FRANKFURT (Reuters) - The European Central Bank's chief economist warned on Thursday that accepting "a longer phase of even lower inflation" would hurt consumption and investment as well as cementing expectations for low price growth in the future.

The ECB is preparing a new stimulus package to help cushion the impact of the coronavirus pandemic. It's also reviewing the way it goes about its business, after failing to raise inflation to its target for almost a decade.

Lane said that simply letting price growth undershoot the ECB's target of just under 2% was not an option.

"Tolerating a longer phase of even lower inflation ... than originally envisaged would be costly and risky," Philip Lane told an academic audience via weblink.

"First, it would imply a weaker recovery of consumption and investment, as a result of higher expected real interest rates. Second, it would contribute to a downward drift in inflation expectations that might become entrenched."

Fellow ECB board member Isabel Schnabel said this week the central bank should consider taking longer to raise inflation to its 2% target as its ultra-easy policy is constrained, has side effects and risks alienating the public.

Under its strategic review, the ECB is expected to change its goal to 2% over an unspecified "medium term" and reaffirm its commitment to symmetry, meaning that any undershooting of the target should be taken as seriously as an overshooting.

The euro zone's central bank has kept the money taps wide open for years and promised further stimulus, likely in the form of even more bond purchases and subsidised loans to banks, at its Dec. 10 meeting.

ECB policymakers gathering last month agreed they could not afford to seem complacent in the face of a second-wave of coronavirus infections, after already underwhelming investors twice since the start of the pandemic.
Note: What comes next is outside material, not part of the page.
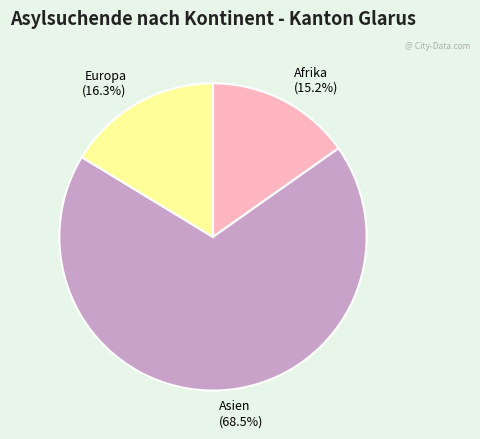

Between Afrika (15.2%) and Europa (16.3%), which is larger?

Europa (16.3%)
The ECB triggered a market backlash during the first wave of the pandemic in March, when investors deemed its initial moves too timid. It disappointed them again in September when it was expected to intervene more forcefully against a rally in the euro.

"Any sign of complacency – even inadvertent – could be detrimental in the present circumstances," the ECB said in its account of the meeting, which was published on Thursday.

Lending to euro zone companies was already slowing in October, with banks increasingly worried about credit risk as the bloc heads into a double-dip recession, ECB data showed on Thursday.

Since then, however, three drug-makers have published encouraging results from their trials of vaccines against COVID-19. That fuelled some optimism among policymakers, but comments by Austrian governor Robert Holzmann and his Irish colleague Gabriel Makhlouf suggested policy easing remained firmly on the cards.

"We will not only have to think about further purchase programs, but also discuss all possibilities," Holzmann told Boersen-Kurier. "Even the implementation of new instruments is not entirely ruled out."